I soon realize that on my UROC hunting trip, the over-energized Jorge Maravilla is my primary target. Other thin and determined-looking specimens occasionally attract my attention, but the sport is with the Maravilla. The whoops in the distance taunt me but never get closer - does he know I'm chasing?

This persists for hours as I gradually wear myself down and can't believe the Maravilla is always "3 minutes" ahead according to wild-eyed natives. Surely the rocky terrain will slow him? No. Maybe the endless tarmac will wear him down? Never! I start to think he can't be caught, that he's just toying with me. I should have set a trap on the way out to ensnare my nemesis when he returned.

Then finally it looks like the last climb of the day will be my opportunity to take down the amiable, Cheshire-grinned cat. The road winds upwards for an eternity and at each turn I see my prey. Occasionally his glance backwards tells me the Maravilla is running scared. After over eight hours of stalking, it looks like I may succeed. Yet the gap isn't closing. It's like a race through treacle, painfully slow yet at maximum effort.

As I see the end of the hunt, signified by a large inflated hoop and a clock, I also spot a blur of Ecuadorian-Californian magic go into the safety of the locals' arms. It's been a duel - one I'll never forget. But a mere minute denies me my coveted prize.

8h25m of effort ends with sightings of two Western cheetahs sitting and drinking (Max King and Sage Canaday), both limping from the day's efforts. These animals are natural sprinters but stepped up to the endurance challenge in impressive form. Yet I suspect this is just the second of many hunts with the Maravilla (the first was through the High Sierra with the roles reversed at Western States where I fended off the challenge from the world's happiest feline).

It's memories like these that I know will stay with me forever, ingrained into my mind by the searing heat of a day-long battle. Hundreds of stories come out of every similar event with duels and partnerships that last minutes or hours. More can be found (as well as results) at irunfar and the race website.

Photo courtesy Bad To The Bone.

L-R: Me, David Riddle, Jorge, Nick Clark, Dave Mackey and Scott McCoubrey. Photo courtesy Bad To The Bone.
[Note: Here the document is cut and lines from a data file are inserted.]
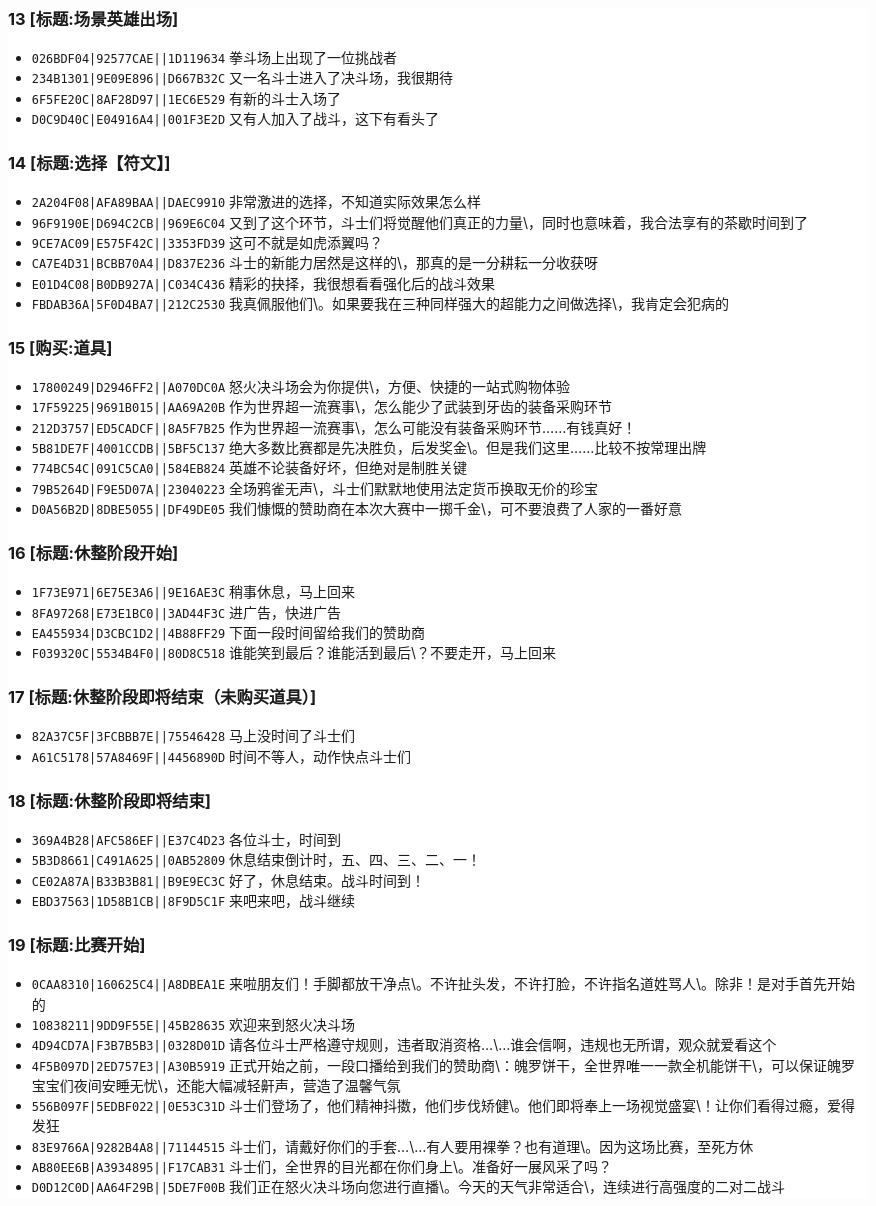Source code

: ### **13 [标题:场景英雄出场]**
- `026BDF04|92577CAE||1D119634` 拳斗场上出现了一位挑战者
- `234B1301|9E09E896||D667B32C` 又一名斗士进入了决斗场，我很期待
- `6F5FE20C|8AF28D97||1EC6E529` 有新的斗士入场了
- `D0C9D40C|E04916A4||001F3E2D` 又有人加入了战斗，这下有看头了

### **14 [标题:选择【符文】]**
- `2A204F08|AFA89BAA||DAEC9910` 非常激进的选择，不知道实际效果怎么样
- `96F9190E|D694C2CB||969E6C04` 又到了这个环节，斗士们将觉醒他们真正的力量\，同时也意味着，我合法享有的茶歇时间到了
- `9CE7AC09|E575F42C||3353FD39` 这可不就是如虎添翼吗？
- `CA7E4D31|BCBB70A4||D837E236` 斗士的新能力居然是这样的\，那真的是一分耕耘一分收获呀
- `E01D4C08|B0DB927A||C034C436` 精彩的抉择，我很想看看强化后的战斗效果
- `FBDAB36A|5F0D4BA7||212C2530` 我真佩服他们\。如果要我在三种同样强大的超能力之间做选择\，我肯定会犯病的

### **15 [购买:道具]**
- `17800249|D2946FF2||A070DC0A` 怒火决斗场会为你提供\，方便、快捷的一站式购物体验
- `17F59225|9691B015||AA69A20B` 作为世界超一流赛事\，怎么能少了武装到牙齿的装备采购环节
- `212D3757|ED5CADCF||8A5F7B25` 作为世界超一流赛事\，怎么可能没有装备采购环节……有钱真好！
- `5B81DE7F|4001CCDB||5BF5C137` 绝大多数比赛都是先决胜负，后发奖金\。但是我们这里……比较不按常理出牌
- `774BC54C|091C5CA0||584EB824` 英雄不论装备好坏，但绝对是制胜关键
- `79B5264D|F9E5D07A||23040223` 全场鸦雀无声\，斗士们默默地使用法定货币换取无价的珍宝
- `D0A56B2D|8DBE5055||DF49DE05` 我们慷慨的赞助商在本次大赛中一掷千金\，可不要浪费了人家的一番好意

### **16 [标题:休整阶段开始]**
- `1F73E971|6E75E3A6||9E16AE3C` 稍事休息，马上回来
- `8FA97268|E73E1BC0||3AD44F3C` 进广告，快进广告
- `EA455934|D3CBC1D2||4B88FF29` 下面一段时间留给我们的赞助商
- `F039320C|5534B4F0||80D8C518` 谁能笑到最后？谁能活到最后\？不要走开，马上回来

### **17 [标题:休整阶段即将结束（未购买道具）]**
- `82A37C5F|3FCBBB7E||75546428` 马上没时间了斗士们
- `A61C5178|57A8469F||4456890D` 时间不等人，动作快点斗士们

### **18 [标题:休整阶段即将结束]**
- `369A4B28|AFC586EF||E37C4D23` 各位斗士，时间到
- `5B3D8661|C491A625||0AB52809` 休息结束倒计时，五、四、三、二、一！
- `CE02A87A|B33B3B81||B9E9EC3C` 好了，休息结束。战斗时间到！
- `EBD37563|1D58B1CB||8F9D5C1F` 来吧来吧，战斗继续

### **19 [标题:比赛开始]**
- `0CAA8310|160625C4||A8DBEA1E` 来啦朋友们！手脚都放干净点\。不许扯头发，不许打脸，不许指名道姓骂人\。除非！是对手首先开始的
- `10838211|9DD9F55E||45B28635` 欢迎来到怒火决斗场
- `4D94CD7A|F3B7B5B3||0328D01D` 请各位斗士严格遵守规则，违者取消资格…\…谁会信啊，违规也无所谓，观众就爱看这个
- `4F5B097D|2ED757E3||A30B5919` 正式开始之前，一段口播给到我们的赞助商\：魄罗饼干，全世界唯一一款全机能饼干\，可以保证魄罗宝宝们夜间安睡无忧\，还能大幅减轻鼾声，营造了温馨气氛
- `556B097F|5EDBF022||0E53C31D` 斗士们登场了，他们精神抖擞，他们步伐矫健\。他们即将奉上一场视觉盛宴\！让你们看得过瘾，爱得发狂
- `83E9766A|9282B4A8||71144515` 斗士们，请戴好你们的手套…\…有人要用裸拳？也有道理\。因为这场比赛，至死方休
- `AB80EE6B|A3934895||F17CAB31` 斗士们，全世界的目光都在你们身上\。准备好一展风采了吗？
- `D0D12C0D|AA64F29B||5DE7F00B` 我们正在怒火决斗场向您进行直播\。今天的天气非常适合\，连续进行高强度的二对二战斗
  1. This comment has been removed by the author.

  2. Knowing Jorge from just before his climb to Ultra stardom, your description is dead-on perfect. How someone could be happy for so long and in so much pain is beyond me. Nice job Ian!

    EDIT: I deleted this post and edited it to get rid of the silly "you're" instead of "your" grammatical error I made.

  3. Lovely race report - more need to be done in this style!